もともとチームは、Maker Foundationで、Splitというサブプロジェクトをやっていた人たちのようですが、そこからスピンオフしたようです。
Senseは、トークンを元本の価値を持つトークンと、利回りを受けるトークンとに分割することで、ユーザが固定金利での貸し借りや、将来の利回りを取引できるようにします。
以前かきましたが、このような用途ごとにトークンを分割する手法が増えてきていて、TempusやTranchess Protocol などが最近でてきています。
5.Cent, the platform that Jack Dorsey used to sell his first tweet as an NFT, raises $3M
Centが$3Mドルの資金調達をしました。元ディズニー会長のJeffrey Katzenberg、Zynga創業者のMark Pincusなどの投資家が支援しています。
Centは、ユーザーが良い投稿やコメントに対して、報酬を提供し合うことができるソーシャルメディアとして2017年に設立されました。「いいね」がつくと、1セントに相当する金額が支払われるようなものです。
しかしユーザがあまり集まらなかったこともあり、2020年後半にValuablesの開発にシフトしました。
Valuablesでは、TwitterのツイートをNFTにすることができます。自分のツイートでなくても、NFTにするオファーを出すことができ、ツイートの投稿者がオファーを受け入れると、紐づくNFTが発行されます。
2021年3月にはTwitter社のCEOであるジャック・ドーシーが自身のツイートをNFTにしたことで話題になりました。結果そのNFTは$2.9Mドルで買われ、収益はCOVID19救済のためのチャリティファンドに寄付されました。
6.Indexing protocol Nakji Network raises $8.8 million in SAFT funding
ブロックチェーンデータを整理するインデックス・プロトコルの Nakji Network は、$8.8Mドルを調達しました。
SAFTによる調達で、Animoca Brands、CMS Holdings、One Blockなどが参加しています。
Nakjiは、オンチェーンのデータを照会するためのインデックスプロトコルで、The Graphに似ているとも言えます。ブロックチェーン上のデータを整理して、要求があった際にそのデータを提供します。
Nakjiプロトコルはクローズドでサービス提供されているそうですが、2022年の第1四半期には一般公開される予定になっています。
7.Zabo is being acquired by Coinbase!
Coinbaseが、Zaboの買収を発表しました。
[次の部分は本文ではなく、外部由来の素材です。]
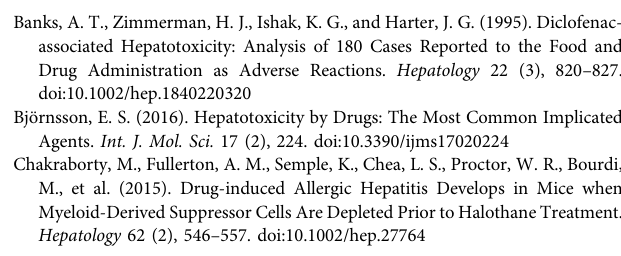
Supplementary Figure S1 | Pro fi le of hepatotoxicity-related metabolomic biomarkers of Dicl-IDILI. (A) The radar plot of 17 hepatotoxicity-related metabolites showing evidence of the different metabolic pro fi les between the Mod and Mod/Dicl groups. (B) Schematic diagram of the disturbed metabolic pathways. (C) Network map of metabolic pathways and metabolites. Supplementary Figure S2 | Hepatotoxicity-related metabolite biomarkers of Dicl- IDILI. (A) Cluster analysis on the AUC and p-values from the ROCs of each of 17 metabolites in discriminating the Dicl-IDILI (Mod/Dicl) group from the susceptibility model (Mod) group. The color indicates the AUC value. ADHUA: 2-Amino-3,7- dideoxy-D-threo-hept-6-ulosonic acid; LysoPE: LysoPE [0:0/20:4(5Z,8Z,11Z,14Z)]. (B) Differential expressions of 4 metabolites in the Mod/Dicl and Mod groups (*p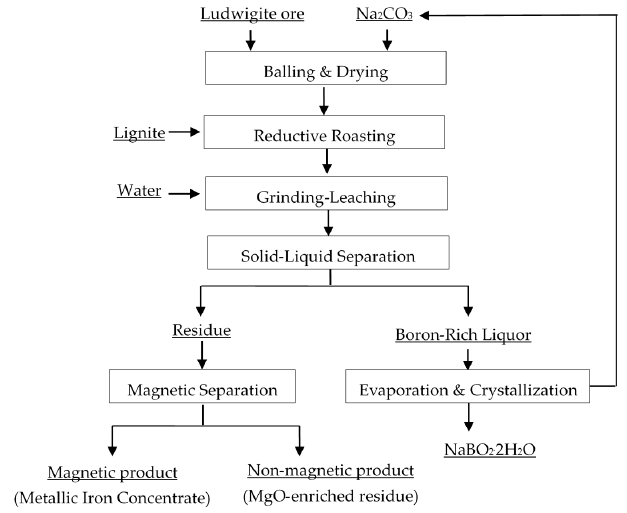
Figure 1. Process for extracting iron and boron from ludwigite ore [27].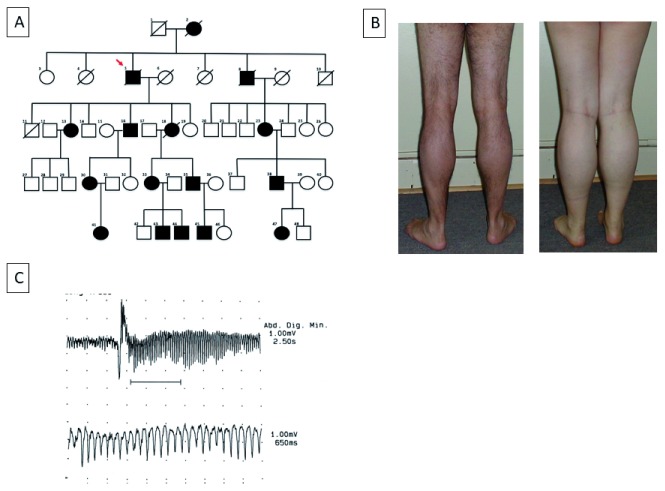
(
A) Genogram of Family. Red arrow indicates index case. (
B) Calf hypertrophy in a male (case A:16) and female (case A:30). (
C) EMG showing myotonic activity exacerbated by needle movement from case A:30.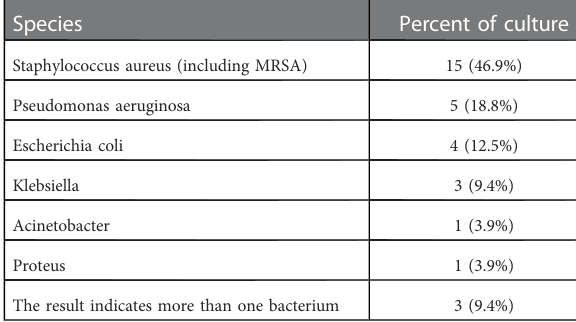
TABLE 1 Proportion of bacterial species growth in culture .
金額は明かされていません。
Zaboは、フィンテック企業や金融サービス企業が、クリプトの取引所やウォレットに接続できるようにするAPIやソフトウェアを提供しています。
例えばフィンテックのアプリが利用することで、アプリから取引所やウォレットに接続することができます。残高や取引履歴を追跡することができるため、税金の計算やポートフォリオ管理などのサービス提供をすることができます。
Zaboはこれまでに、Moonshots Capital、Blockchange Ventures、Digital Currency Groupなどの投資家から$3.5Mドルを調達していましたが、これらのVCにとっては Exit ととなります。
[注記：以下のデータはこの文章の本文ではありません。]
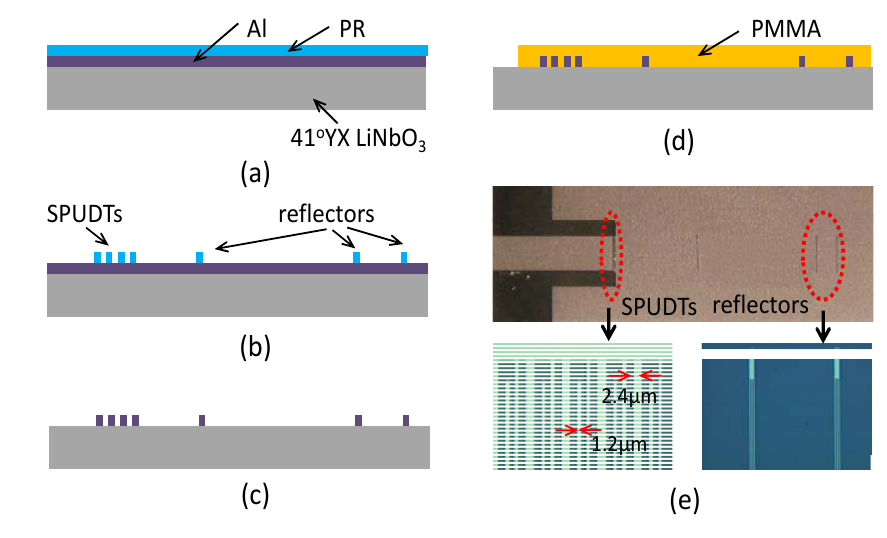
Figure 7. Fabrication procedure of the Love wave reflective delay line (a) Al and PR coating, (b) development, (c) Al etching, (d) PMMA spin-coating, and (e) optical image of the fabricated Love wave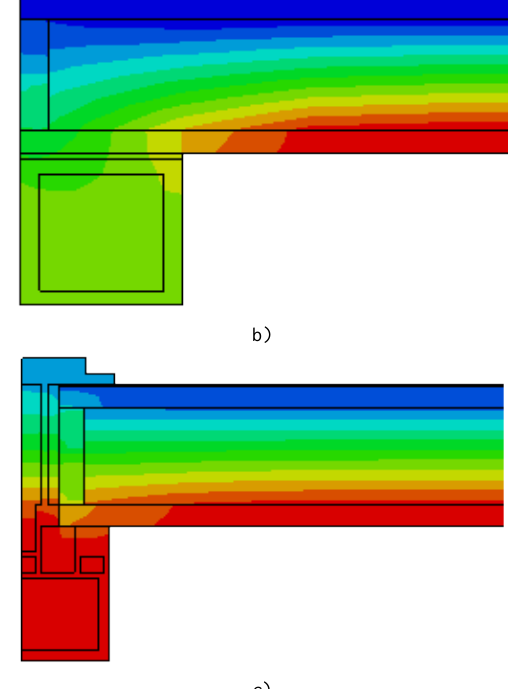
Fig. 8 Cross-sectional detail of temperature distribution (ABAQUS, legend in [°C]), as obtained for the a) GFRP-glass sandwich, b) GFRP-glass layered and c) non-integrated curtain wall with aluminium frame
Coinbaseによる企業買収が増えていますが、このようなExit先があることで、ベンチャー投資も盛んになるため、米国エコシステムでのCoinbaseの役割は大きいと思います。
8.DeFi platform Krystal raises $6.6 million in seed funding
ZapperやZerionのように、資産を管理したりDeFiプロトコルに接続できるポータルの Krystal が、$6.6Mドルを調達しました。
このラウンドは、Hashedがリードし、Signum Capital、BlockTower、Crypto.com、Arrington Capital、DeFi Alliance、Coin98などが参加しました。エクイティでの調達になっています。
KrystalはKyber Networkのインキュベートプロジェクトで、現在UniswapやSushiSwapなどのDeFiプロトコルでトークンを交換したり、CompoundやAaveなどのプラットフォームで利回りを得たりすることができます。
今はEthereum、Binance Smart Chain、Polygonのネットワークをサポートしていて、今後SolanaやPolkadotなど、さらに多くのプロトコルやブロックチェーンを統合する予定です。また新機能として、NFTへのアクセスやステーキングを提供する予定だそうです。
9.Coinbase Ventures, Gemini join $6 million funding for Onramp Invest
Onramp Investは、$6Mドルを調達しました。このラウンドには、Coinbase Ventures、Gemini Frontier Fund、Galaxy Digitalなどの投資家が参加しました。
金融アドバイザー向けのクリプト管理ツールで、GeminiとPrime Trustを通じてサービスを提供していますが、今後ブローカー・ディーラー登録を検討する予定です。
またOnramp Academyを通じて、財務アドバイザーとその顧客向けの教育リソースも提供しています。
10.Steve Cohen's Point72 makes first crypto venture investment, leads Messari's $21M raise
運用額221億ドルのヘッジファンドのベンチャー部門であるPoint72 Venturesは、はじめてクリプト市場へ投資をしました。
投資先は、クリプトデータ&メディアのMessariのシリーズAラウンドです。その他の投資家には、Alameda Capital、Nascent、CMS Holdingsなどが参加しています。